Every person surviving on our streets, living in their car, or sleeping on a friend’s couch needs support. The blatant inability of our government to respond to even the most meager of demands, like showers or trash pickup, remains truly incomprehensible.

Furthermore, our city and county leaders continue to spend exorbitant amounts of public funding criminalizing homelessness both through sanitation programs masquerading as “care” and in the form of police. We hear stories daily of the brutal treatment unhoused Angelenos receive from police and sanitation merely for being present on the street.

The stories of Victor Valencia, shot dead by LAPD officers responding to his mental health crisis, Richard Castillo, brutally beaten on camera last month, and Cincinnati, a disabled Angeleno shot in the face with a rubber bullet simply because he happened to be present in the area of a protest, all illustrate the constant dangers houseless Angelenos face in a city that prioritizes criminalization and brutality over compassionate and data-driven solutions.

Los Angeles leaders continue to be grossly negligent in their response to the rapidly rising homelessness crisis. They make this clear every day with policies that heavily restrict where houseless Angelenos can exist in public spaces.  They cement it with funding allocations that solely prioritize criminalization as the answer.

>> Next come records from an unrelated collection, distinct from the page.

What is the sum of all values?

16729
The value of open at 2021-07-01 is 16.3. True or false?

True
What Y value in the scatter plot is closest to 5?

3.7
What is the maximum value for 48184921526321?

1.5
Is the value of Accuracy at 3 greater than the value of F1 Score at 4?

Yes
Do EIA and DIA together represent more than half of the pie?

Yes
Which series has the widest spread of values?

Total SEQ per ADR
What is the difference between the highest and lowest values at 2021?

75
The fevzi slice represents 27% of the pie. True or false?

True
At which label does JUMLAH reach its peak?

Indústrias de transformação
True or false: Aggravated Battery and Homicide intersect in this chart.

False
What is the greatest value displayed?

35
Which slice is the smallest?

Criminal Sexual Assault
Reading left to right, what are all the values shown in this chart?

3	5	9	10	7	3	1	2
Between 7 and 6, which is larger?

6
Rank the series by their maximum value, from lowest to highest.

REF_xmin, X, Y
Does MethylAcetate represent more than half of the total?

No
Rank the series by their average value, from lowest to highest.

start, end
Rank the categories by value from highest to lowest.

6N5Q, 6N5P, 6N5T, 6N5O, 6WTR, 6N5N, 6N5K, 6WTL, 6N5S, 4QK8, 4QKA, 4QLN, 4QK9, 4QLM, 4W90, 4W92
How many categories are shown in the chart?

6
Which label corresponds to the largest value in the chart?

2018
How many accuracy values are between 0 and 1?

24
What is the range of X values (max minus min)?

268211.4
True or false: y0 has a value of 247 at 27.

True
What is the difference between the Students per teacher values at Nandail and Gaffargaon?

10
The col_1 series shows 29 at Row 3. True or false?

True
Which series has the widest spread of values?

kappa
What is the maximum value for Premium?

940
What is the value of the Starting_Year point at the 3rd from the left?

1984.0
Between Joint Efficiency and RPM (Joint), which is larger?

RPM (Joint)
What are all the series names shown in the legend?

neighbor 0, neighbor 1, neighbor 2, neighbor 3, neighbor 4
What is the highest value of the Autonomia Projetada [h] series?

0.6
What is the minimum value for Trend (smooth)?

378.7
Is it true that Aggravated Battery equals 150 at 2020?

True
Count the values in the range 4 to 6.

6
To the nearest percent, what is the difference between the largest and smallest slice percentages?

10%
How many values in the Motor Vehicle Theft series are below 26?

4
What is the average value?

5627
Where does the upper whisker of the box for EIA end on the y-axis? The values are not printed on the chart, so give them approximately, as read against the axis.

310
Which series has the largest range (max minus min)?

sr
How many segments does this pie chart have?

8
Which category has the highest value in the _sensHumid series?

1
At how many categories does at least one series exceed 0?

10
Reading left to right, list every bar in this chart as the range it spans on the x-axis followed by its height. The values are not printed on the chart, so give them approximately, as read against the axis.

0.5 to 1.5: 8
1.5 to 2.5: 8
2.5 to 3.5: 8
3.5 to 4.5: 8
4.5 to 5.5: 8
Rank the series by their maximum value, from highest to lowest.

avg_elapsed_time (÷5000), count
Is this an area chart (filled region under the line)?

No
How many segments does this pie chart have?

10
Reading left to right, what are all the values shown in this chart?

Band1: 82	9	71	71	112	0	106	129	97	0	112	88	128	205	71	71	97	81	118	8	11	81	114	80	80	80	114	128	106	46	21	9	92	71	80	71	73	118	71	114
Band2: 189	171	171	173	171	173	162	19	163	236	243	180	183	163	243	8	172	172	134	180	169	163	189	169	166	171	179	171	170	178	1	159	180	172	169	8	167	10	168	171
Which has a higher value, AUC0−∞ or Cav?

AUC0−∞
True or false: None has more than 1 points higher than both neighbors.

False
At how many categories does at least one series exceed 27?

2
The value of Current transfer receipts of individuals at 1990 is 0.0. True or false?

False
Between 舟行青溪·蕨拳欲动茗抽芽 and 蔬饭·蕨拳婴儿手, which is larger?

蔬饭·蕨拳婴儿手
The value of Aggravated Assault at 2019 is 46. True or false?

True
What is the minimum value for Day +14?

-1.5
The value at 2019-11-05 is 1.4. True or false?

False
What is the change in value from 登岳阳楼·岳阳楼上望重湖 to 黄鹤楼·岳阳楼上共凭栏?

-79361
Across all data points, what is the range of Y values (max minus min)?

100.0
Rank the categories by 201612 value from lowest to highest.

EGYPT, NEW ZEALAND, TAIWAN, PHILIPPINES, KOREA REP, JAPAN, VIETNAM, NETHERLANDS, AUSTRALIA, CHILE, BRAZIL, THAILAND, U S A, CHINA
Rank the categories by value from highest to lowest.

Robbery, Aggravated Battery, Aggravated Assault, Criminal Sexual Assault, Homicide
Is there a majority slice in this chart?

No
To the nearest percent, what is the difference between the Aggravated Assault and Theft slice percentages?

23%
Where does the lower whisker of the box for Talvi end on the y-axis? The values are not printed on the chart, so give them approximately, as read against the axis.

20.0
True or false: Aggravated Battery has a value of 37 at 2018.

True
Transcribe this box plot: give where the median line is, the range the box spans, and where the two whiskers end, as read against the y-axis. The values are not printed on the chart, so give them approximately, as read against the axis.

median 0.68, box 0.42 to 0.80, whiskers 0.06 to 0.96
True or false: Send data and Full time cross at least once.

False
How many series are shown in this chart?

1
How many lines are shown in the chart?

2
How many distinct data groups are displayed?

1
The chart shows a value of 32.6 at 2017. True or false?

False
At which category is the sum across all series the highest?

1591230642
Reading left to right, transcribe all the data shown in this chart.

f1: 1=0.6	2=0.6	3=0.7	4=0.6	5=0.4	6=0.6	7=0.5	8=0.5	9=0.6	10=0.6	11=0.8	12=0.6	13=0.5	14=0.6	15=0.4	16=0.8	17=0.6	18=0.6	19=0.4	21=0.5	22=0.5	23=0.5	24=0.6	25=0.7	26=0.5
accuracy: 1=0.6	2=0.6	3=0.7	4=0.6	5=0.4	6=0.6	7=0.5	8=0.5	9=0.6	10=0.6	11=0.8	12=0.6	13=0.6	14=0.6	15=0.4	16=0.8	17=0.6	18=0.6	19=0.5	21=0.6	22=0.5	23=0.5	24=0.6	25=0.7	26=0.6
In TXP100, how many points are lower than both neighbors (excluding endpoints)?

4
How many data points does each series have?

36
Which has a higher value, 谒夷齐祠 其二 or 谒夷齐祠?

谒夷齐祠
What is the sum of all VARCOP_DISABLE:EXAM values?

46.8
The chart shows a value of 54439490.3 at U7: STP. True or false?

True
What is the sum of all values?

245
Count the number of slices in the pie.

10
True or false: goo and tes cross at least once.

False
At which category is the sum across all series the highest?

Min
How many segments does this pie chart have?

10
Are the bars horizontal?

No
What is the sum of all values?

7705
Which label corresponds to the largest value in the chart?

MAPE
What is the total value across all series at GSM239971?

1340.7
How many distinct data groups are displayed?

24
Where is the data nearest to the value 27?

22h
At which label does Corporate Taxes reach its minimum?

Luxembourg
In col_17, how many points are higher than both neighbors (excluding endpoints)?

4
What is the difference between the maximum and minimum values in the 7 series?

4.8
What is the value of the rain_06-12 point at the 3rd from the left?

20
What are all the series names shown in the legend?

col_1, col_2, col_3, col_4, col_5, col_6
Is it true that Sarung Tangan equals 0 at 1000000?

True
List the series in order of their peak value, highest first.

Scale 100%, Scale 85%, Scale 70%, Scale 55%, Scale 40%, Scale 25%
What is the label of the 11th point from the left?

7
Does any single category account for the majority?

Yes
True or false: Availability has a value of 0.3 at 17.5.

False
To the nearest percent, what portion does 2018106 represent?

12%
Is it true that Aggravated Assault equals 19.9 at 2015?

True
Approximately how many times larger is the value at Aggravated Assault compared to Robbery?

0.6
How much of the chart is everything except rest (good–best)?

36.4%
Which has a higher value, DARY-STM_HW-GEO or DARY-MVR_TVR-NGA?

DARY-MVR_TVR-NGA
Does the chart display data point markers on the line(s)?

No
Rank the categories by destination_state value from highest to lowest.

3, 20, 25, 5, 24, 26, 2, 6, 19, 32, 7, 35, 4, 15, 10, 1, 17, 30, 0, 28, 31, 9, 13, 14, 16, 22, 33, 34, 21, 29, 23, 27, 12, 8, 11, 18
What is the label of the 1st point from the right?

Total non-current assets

In the wake of the COVID-19 pandemic and the city’s failure to enact meaningful tenant protections, it’s hard to fathom how high the Homeless Count numbers will rise in 2021. We expect them to drift ever upward until Los Angeles elected officials to prioritize care, not cops. To address this catastrophe, we can’t return to the failed policies of the past. We need a paradigm shift.

We stand in solidarity with our fellow coalitions fighting for rent cancellation, tenants’ rights, workers’ rights and budgetary overhaul as we too anticipate a cascade of hundreds of thousands more falling into homelessness in a city where our government treats human lives as disposable.   

The No Vacancy CA coalition has called for immediately housing all unhoused Californians in a vacant hotel and residential units.

Advocates for the Homes Guarantee are reviving public housing and pushing to transform the investment-driven housing system that has led us to this crisis.   

The Healthy LA coalition has fought for rent cancellation and protections for workers.

The People’s Budget LA coalition has offered a comprehensive rethinking of our city budget that prioritizes the people’s needs.

As thousands across the city take to the streets chanting “defund the police,” it’s long past time for our elected officials at every level to reinvest in our community."